Tale divieto, a parere dei Giudici di primo grado, sarebbe legittimo solo in presenza di ragioni effettive che «giustifichino la restrizione mediante un adeguato apparato motivazionale a supporto del provvedimento, e nella presupposta, oggettiva, valutazione dell'interesse pubblico finalizzato alla tutela del diritto alla salute (Cons. Stato, Sez. III, 7 marzo 2019, n. 1589, in cui sono indicati i numerosi precedenti della Corte di Giustizia UE in tema di limiti al potere pubblico di regolazione dell'attività sanitaria privata)». Secondo il Tar, nel caso di specie, poiché nel bilanciamento degli interessi coinvolti, l'interesse pubblico prevalente sarebbe quello di effettuare il maggior numero di tamponi, con la minor incidenza possibile sulle finanze dello Stato, andrebbe valutata positivamente la posizione assunta dalla ricorrente. E così i Giudici di prime cure hanno accolto la domanda cautelare di quest'ultima (Tar Lazio, ord. n. 4350/2020). La regione ha impugnato il provvedimento del Tar dinanzi al Consiglio di Stato.

Ripercorriamo l'iter-logico giuridico di quest'ultima autorità giudiziaria.

La decisione del CdS

Ad avviso del Consiglio di Stato l'ordinanza del Tar va riformata. Vediamo perché.

Secondo i Giudici d'appello, se da un lato è vero che l'esigenza nella fase emergenziale è stata quella di aumentare il numero di tamponi e di ridurre i tempi di effettuazione, dall'altro, occorre tener presente che nella regione in cui opera la ricorrente, i dati statistici settimanali hanno mostrato il numero dei test effettuato e la riduzione del tempo occorrente per il test in questione. 

Tali dati se comparati al trend di contagi decrescente nella predetta regione, giustificherebbe il mancato ricorso al contributo delle strutture sanitarie private in termini di decisiva utilità per il conseguimento degli obiettivi generali stabiliti. A questo deve aggiungersi il fatto che data l'esistenza di molti falsi positivi e negativi, ai fini di una riduzione della loro percentuale, costituirebbe valore aggiunto un sistema in cui si centralizzano, con una canalizzazione governata in entrata e in uscita, in un circuito omogeneo e di elevato valore scientifico pubblico, la raccolta degli esiti, la ripetizione e gli ulteriori approfondimenti ove occorrenti, la tracciatura, la comunicazione "unitaria" ad enti nazionali e internazionali; sistema qual è quello regionale. D'altro canto, la questione in oggetto è delicata in quanto i risultati dei test vanno a incidere su posizioni di diritto e libertà individuale. Con l'ovvia conseguenza che, a parere dei Giudici d'appello, alla regione è sembrato doveroso assumersi la responsabilità di un eventuale falso risultato.
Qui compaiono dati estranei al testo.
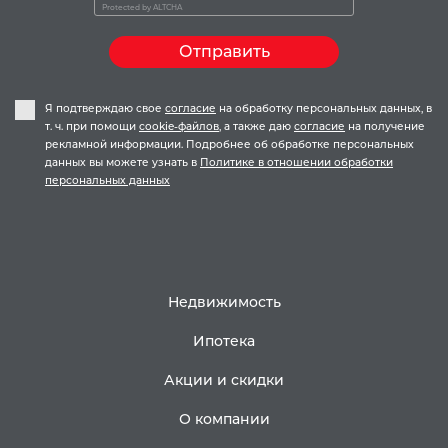
Protected by
ALTCHA
Отправить
Я подтверждаю свое
согласие
на обработку персональных данных, в
т. ч. при помощи
cookie-файлов
, а также даю
согласие
на получение
рекламной информации. Подробнее об обработке персональных
данных вы можете узнать в
Политике в отношении обработки
персональных данных
Недвижимость
Ипотека
Акции и скидки
О компании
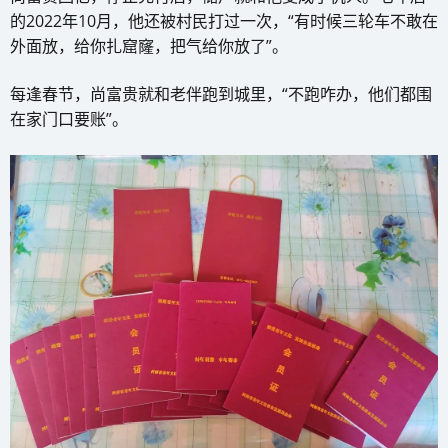
的2022年10月，他还被村民打过一次，“有时候三轮车不敢在
外面放，给你扎窟窿，把气给你放了”。
每逢春节，尚富贵就和老伴跑到城里，“不跑咋办，他们都围
在家门口要账”。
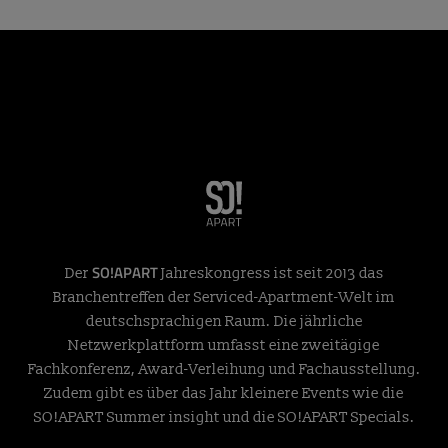
SO!APART
Der
Jahreskongress ist seit 2013 das
Branchentreffen der Serviced-Apartment-Welt im
deutschsprachigen Raum. Die jährliche
Netzwerkplattform umfasst eine zweitägige
Fachkonferenz, Award-Verleihung und Fachausstellung.
Zudem gibt es über das Jahr kleinere Events wie die
SO!APART Summer insight und die SO!APART Specials.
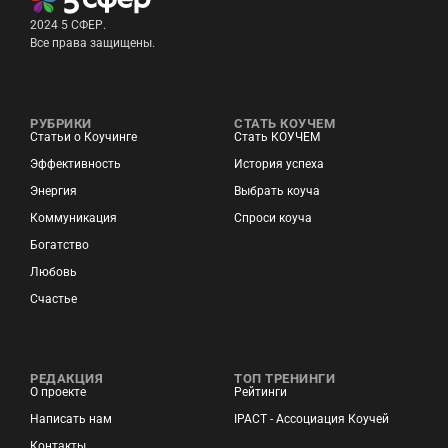
2024 5 СФЕР.
Все права защищены.
РУБРИКИ
СТАТЬ КОУЧЕМ
Статьи о Коучинге
Стать КОУЧЕМ
Эффективность
История успеха
Энергия
Выбрать коуча
Коммуникация
Спроси коуча
Богатство
Любовь
Счастье
РЕДАКЦИЯ
ТОП ТРЕНИНГИ
О проекте
Рейтинги
Написать нам
IPACT - Ассоциация Коучей
Контакты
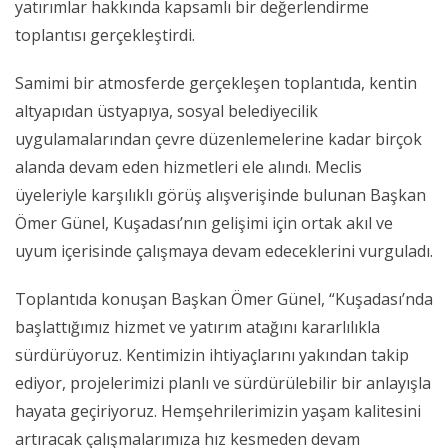
yatırımlar hakkında kapsamlı bir değerlendirme
toplantısı gerçekleştirdi.
Samimi bir atmosferde gerçekleşen toplantıda, kentin
altyapıdan üstyapıya, sosyal belediyecilik
uygulamalarından çevre düzenlemelerine kadar birçok
alanda devam eden hizmetleri ele alındı. Meclis
üyeleriyle karşılıklı görüş alışverişinde bulunan Başkan
Ömer Günel, Kuşadası’nın gelişimi için ortak akıl ve
uyum içerisinde çalışmaya devam edeceklerini vurguladı.
Toplantıda konuşan Başkan Ömer Günel, “Kuşadası’nda
başlattığımız hizmet ve yatırım atağını kararlılıkla
sürdürüyoruz. Kentimizin ihtiyaçlarını yakından takip
ediyor, projelerimizi planlı ve sürdürülebilir bir anlayışla
hayata geçiriyoruz. Hemşehrilerimizin yaşam kalitesini
artıracak çalışmalarımıza hız kesmeden devam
Tutto questo, tuttavia, secondo il Consiglio di Stato, non significa negare la reputazione e la credibilità della ricorrente in qualità di struttura privata operante con successo in molte altre aree dell'analisi di test di laboratorio. Alla luce delle considerazioni sin qui svolte, pertanto, ad avviso dei Giudici d'appello, la scelta regionale appare corretta anche se, in altre regioni, ai laboratori d'analisi privati è stata attribuita la possibilità di effettuare i test in oggetto. E ciò in considerazione del fatto che le scelte regionali dipendono dai contesti territoriali epidemiologici e a parere del Consiglio di Stato, nel caso di specie, le scelte contestate dalla ricorrente in realtà sono coerenti con il contesto epidemiologico territoriale, con l'ovvia conseguenza che l'ordinanza del Tar impugnata va riformata.